Independent Contractor

Seller's status shall be that of an independent contractor and not that of an employee or agent of Buyer.

Publicity

Seller shall not advertise or publish the fact that Buyer has placed this Order without first obtaining the written consent of Buyer.

Non-Discrimination in Employment

1. Section 202 of Executive Order 11246, as amended by Executive Order 11375, relating to equal employment opportunities, the implementing rules and regulations of the Secretary of Labor, and all clauses and requirements which are applicable and set forth therein are incorporated herein by specific reference. In particular, the Seller hereby certifies that it does not maintain segregated facilities. In making this certification, Seller incorporates each and all of the provisions of the approved form of certification contained in 41 C.F.R. 60-1.8(b) the same as if such provisions were fully set forth herein and signed by the Seller.

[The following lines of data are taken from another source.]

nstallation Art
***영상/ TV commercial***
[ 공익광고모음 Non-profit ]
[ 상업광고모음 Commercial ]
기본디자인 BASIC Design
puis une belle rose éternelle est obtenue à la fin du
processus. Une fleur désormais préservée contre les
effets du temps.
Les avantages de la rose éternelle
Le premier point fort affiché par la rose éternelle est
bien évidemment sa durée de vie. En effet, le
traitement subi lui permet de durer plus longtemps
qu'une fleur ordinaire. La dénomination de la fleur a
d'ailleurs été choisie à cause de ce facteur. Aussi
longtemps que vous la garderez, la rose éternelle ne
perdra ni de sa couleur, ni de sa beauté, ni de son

2. Sections 503 and 504 of the Rehabilitation Act of 1973 and Title IV of the Vietnam Era Veterans Readjustment Assistance Act of 1974, relating to employment and advancement in employment of qualified handicapped individuals, disabled veterans and veterans of the Vietnam era, the implementing rules and regulations of the Secretary of Labor, and all contract clauses and requirements which are applicable and set forth therein are incorporated herein by specific reference pursuant to 41 C.F.R. 60-741.22 and 41 C.F.R. Section 60-250-22.

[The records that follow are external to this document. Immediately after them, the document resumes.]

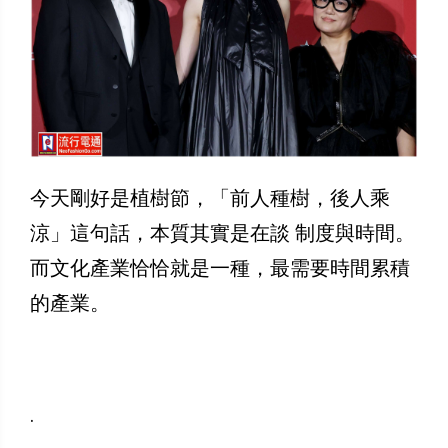
今天剛好是植樹節，「前人種樹，後人乘
涼」這句話，本質其實是在談 制度與時間。
而文化產業恰恰就是一種，最需要時間累積
的產業。
.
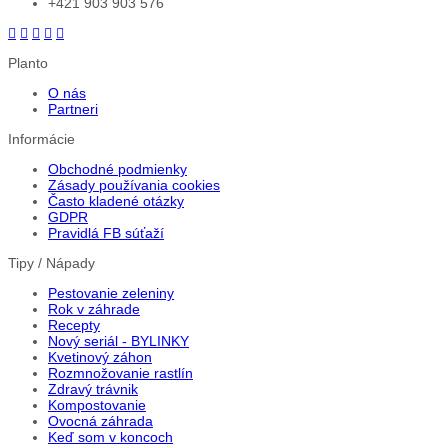
+421 903 903 576
Planto
O nás
Partneri
Informácie
Obchodné podmienky
Zásady používania cookies
Často kladené otázky
GDPR
Pravidlá FB súťaží
Tipy / Nápady
Pestovanie zeleniny
Rok v záhrade
Recepty
Nový seriál - BYLINKY
Kvetinový záhon
Rozmnožovanie rastlín
Zdravý trávnik
Kompostovanie
Ovocná záhrada
Keď som v koncoch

3. Sections 1 and 3 of Executive Order 11625 relating to the promotion of minority business enterprises, the implementing rules and regulations of the General Services Administration, and all clauses and requirements which are applicable and set forth therein are incorporated herein by specific reference. Seller shall comply with 41 C.F.R. 61-250.10, which requires an annual report to the secretary of labor on employment of special disabled veterans and veterans of the Vietnam era.

4. Seller shall comply with applicable laws, executive Orders, and regulations concerning listing job vacancies concerning non-discrimination in employment including 41 C.F.R., Part 60-250.

Assignments

This Order shall not be assignable in whole or in part without prior written approval of Buyer.

Set-Off

At Buyer's option any indebtedness of Seller may be credited against amounts owed by Buyer.

Entire Agreement

This Order, together with all documents incorporated herein by reference, constitute the entire agreement between Buyer and Seller, and there are no terms, conditions, or provisions, whether oral or written, between the parties hereto, other than those herein contained, and this Order supersedes any and all oral or written understandings between the parties hereto relating to the items purchased hereunder. Notice of objection to additional or different terms and conditions is hereby given.